* Study text
=== Begin Enclosure ===

Living in a region famous for a very specific and distinct product, namely Cognac, demands of the newbie resident to learn all he or she or both together in our case, can unearth about it. In order to become more familiar with this mysterious eau-de-vie, this water-of-life, one should taste it, n’est-ce pas, which in turn necessitates one or more visits to a distillery. There are more than 140 cognac producers listed in the encyclopedia of cognac, including the Great Cognac Houses, who’s names are globally recognized – Otard, Hennessy, Rémy Martin, Martell, Meukow and so forth. Collectively these businesses farm the almost 200 000 acres or 80 000 Ha of the official AOC Cognac wine region. Additionally there are any number of small family distilleries, called Brouilleurs de Cru after the ‘Brouillis’ the brandevin (Brandy) collected from the first distillation pass. Most of the big guys sell tickets for guided tours, similar to tours we’ve taken in the past when visiting Bourbon whiskey producers like Maker’s Mark & Wild Turkey in Kentucky. Lately, however, we’ve enjoyed more to visit owner operated individual wine domaines in the Languedoc and Bordeaux regions, so we thought, we’ll try the same for cognac and pineau, cognac’s little sister.
Last week we attempted to do just that and visit a cognac domaine, but, alas, we were informed that tours were presently not available, so sorry. A couple of days later, on the spur of the moment, I called another cognac and pineau producer, the Domaine de Chadeville in Segonzac, the heart of hearts of cognac country. Low and behold, monsieur was amenable to a visit that very afternoon. The Gourry de Chadeville family has cultivated Ugni blanc, Folle blanche & Colombard grapes and distilled them into eaux-de-vie through fifteen (15!) generations. Their name was first recorded as distillers of eau-de-vie in 1619, which makes the Gourry family the oldest known continuous viticulturist and distiller. Several (copies of) documents from the 17th century on display in their distillery attest to the family’s tax-paying diligence. There’s also the bill of lading for an eau-de-vie shipment from La Rochelle to Rotterdam in 1735.

=== End Enclosure ===

* Tasks and exercises
(A) Answer these questions from the cognac text:
(i) How many acres does the official AOC Cognac wine region cover?
(ii) In which town is the Domaine de Chadeville located?
(iii) In what year was the Gourry family name first recorded in connection with distilling eau-de-vie?
(B) Write a continuation of the cognac text, starting after its final sentence.
The data that follow are not required for either task.

* Data
=== Begin Enclosure ===

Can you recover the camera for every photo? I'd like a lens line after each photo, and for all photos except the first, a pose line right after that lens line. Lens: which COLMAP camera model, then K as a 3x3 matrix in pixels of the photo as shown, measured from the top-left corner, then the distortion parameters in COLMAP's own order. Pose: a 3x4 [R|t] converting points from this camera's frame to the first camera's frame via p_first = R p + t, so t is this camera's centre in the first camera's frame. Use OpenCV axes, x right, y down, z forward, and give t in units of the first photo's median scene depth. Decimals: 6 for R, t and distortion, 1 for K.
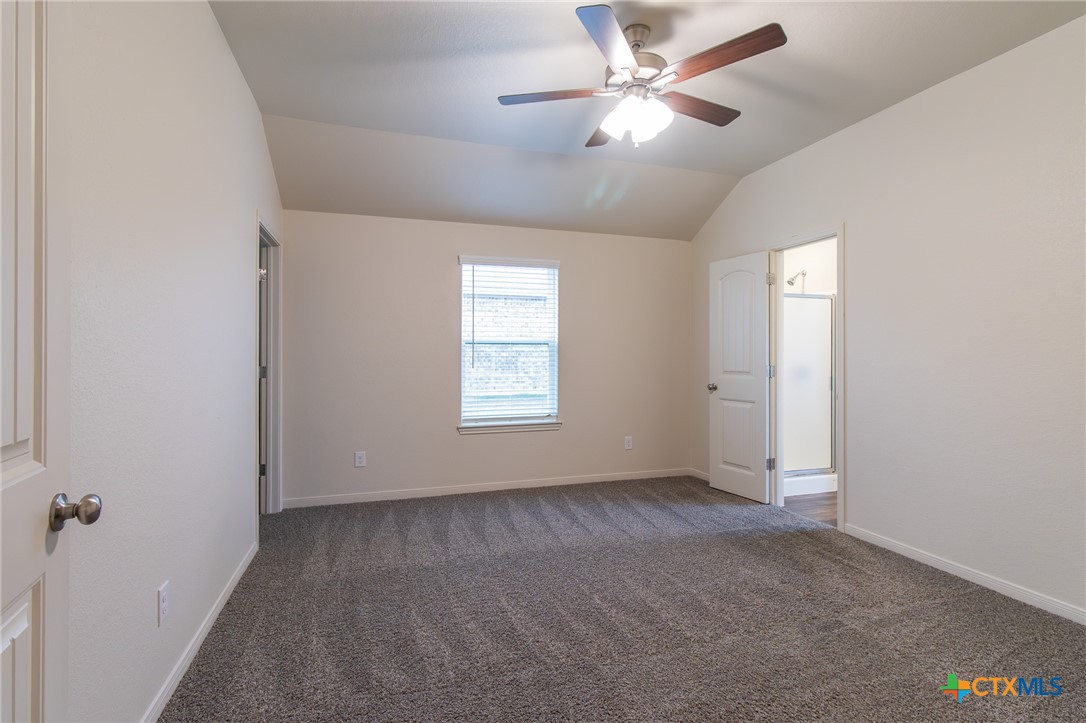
lens RADIAL K [[514.4, 0, 549.6], [0, 514.4, 353.3], [0, 0, 1]] dist [-0.000407, 0.000776]
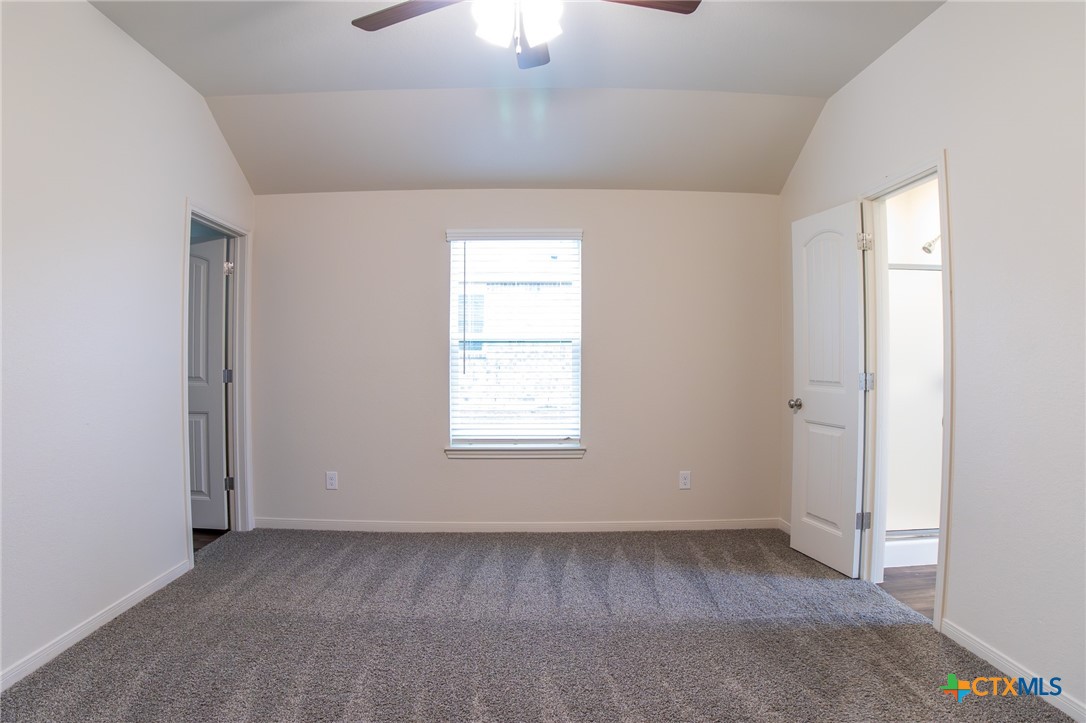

=== End Enclosure ===

* Responses
(A)
(i) Almost 200 000 acres (80 000 Ha).
(ii) Segonzac.
(iii) 1619.

(B)
Since the character of the grapes used for the distillation of cognac largely depends on the dirt in which the vines grow, geology is the deciding factor for the specific location of the Cognac Appellation d’Origine Contrôlée [controlled designation of origin] the Cognac AOC. If you have never been to France, you can scarcely imagine, how important an AOC label is for any given agricultural product. The designation is granted only to products cultivated in a clearly defined area, the terroir [land, territory], and must possess certain specific characteristics, which are determined by factors typical for that location and nowhere else. The AOC certificates are awarded by the National Institute of Origin & Quality (INAO). The first such recognition was granted to Roquefort cheese in the year 1411 and it has remained an AOC product ever since. To this day, only blue cheeses aged in the Cambalou caves of Roquefort-sur-Soulzon may be called Roquefort. Terroir is the significant term here. Terroir mean land, certainly, but in a sense of our land and neighborhood, our home, our past and our future. It implies regional importance but is nevertheless more a cultural concept than a locality.
Since 1936, the vineyard acreage encompassing the Cognac AOC has been geographically subdivided into six Crus, based on soil composition.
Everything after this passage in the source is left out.